All Hazel could see in her present circumstances was something else entirely. She saw the supernatural power of the body of Christ and what it manages to do when it mobilizes. She calls it “stunning.”
The New Normal
Everything Dan has taught others over the last 30 years of ministry, he is now demonstrating by example. God, for whatever reason, has not chosen to put him back together the way he was before August 16, 2015. But his gifts are still there. The same creative mind, extraordinary communication skills, wise insight, and quick wit shine as brightly as ever. He can still tell a story that makes this writer laugh!
Assistive technology has kept him writing, speaking, and helping others unlock potential talents they don’t see in themselves. He is just as much a “turnaround guy” as he ever was—just maybe a little more amazing because of his own continuing personal “turnaround” story.
His joy is still there. His faith in the Lord is still there. And there is a notable lack of bitterness over the injury that has so altered life for him and for those he loves. He sees this part of his journey with a surprising sense of gratitude when he says, “There are moments that I get really overwhelmed that God can trust me with this {disability}. As I look ahead I struggle emotionally, but I don’t feel depressed.”
For the time being he is teaching on Sunday morning at Livingston Fellowship in Livingston. Catch him one Sunday morning soon. The service starts at 10:30 a.m. and you can always walk across the parking lot afterward and grab Sunday lunch at the restaurant, The Gathering. (The fried chicken is better than your grandmother’s!)

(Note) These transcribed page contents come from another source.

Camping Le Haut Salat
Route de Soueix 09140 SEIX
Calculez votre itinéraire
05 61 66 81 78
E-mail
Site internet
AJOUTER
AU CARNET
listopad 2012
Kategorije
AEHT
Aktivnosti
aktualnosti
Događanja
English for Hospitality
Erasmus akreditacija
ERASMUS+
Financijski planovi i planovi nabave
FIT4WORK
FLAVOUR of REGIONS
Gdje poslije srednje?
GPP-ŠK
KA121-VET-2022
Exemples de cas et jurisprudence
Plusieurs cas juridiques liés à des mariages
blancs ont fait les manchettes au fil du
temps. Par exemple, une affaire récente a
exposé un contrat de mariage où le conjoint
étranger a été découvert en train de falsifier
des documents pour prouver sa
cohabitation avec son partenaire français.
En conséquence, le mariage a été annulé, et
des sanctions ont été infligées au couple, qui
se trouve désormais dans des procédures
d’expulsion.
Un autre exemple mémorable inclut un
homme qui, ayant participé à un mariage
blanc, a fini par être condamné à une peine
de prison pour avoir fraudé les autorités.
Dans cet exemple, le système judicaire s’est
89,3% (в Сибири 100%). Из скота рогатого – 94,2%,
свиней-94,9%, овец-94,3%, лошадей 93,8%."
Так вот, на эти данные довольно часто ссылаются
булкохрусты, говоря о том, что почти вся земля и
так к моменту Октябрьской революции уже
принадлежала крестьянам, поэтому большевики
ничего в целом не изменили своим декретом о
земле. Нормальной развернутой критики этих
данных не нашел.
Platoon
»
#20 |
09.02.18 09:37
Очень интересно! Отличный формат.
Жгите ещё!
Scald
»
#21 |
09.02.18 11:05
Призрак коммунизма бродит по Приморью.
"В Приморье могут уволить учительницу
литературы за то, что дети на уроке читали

Dan is working on a couple of books—one on his story and one on generosity, which is another core message he has taught and lived for all his years. He and Hazel long ago decided to give well beyond a 10% tithe. I asked him if even once during the last two years he had wished he had held more back for this rainy day.
His answer really didn’t shock me. He said, “It has never entered my head. Generosity is the most freeing way to live. Having doesn’t solve anything. We’re made to be conduits. We carry God’s image at no other time as clearly as when we give.”
That is not going to change—not now and not ever.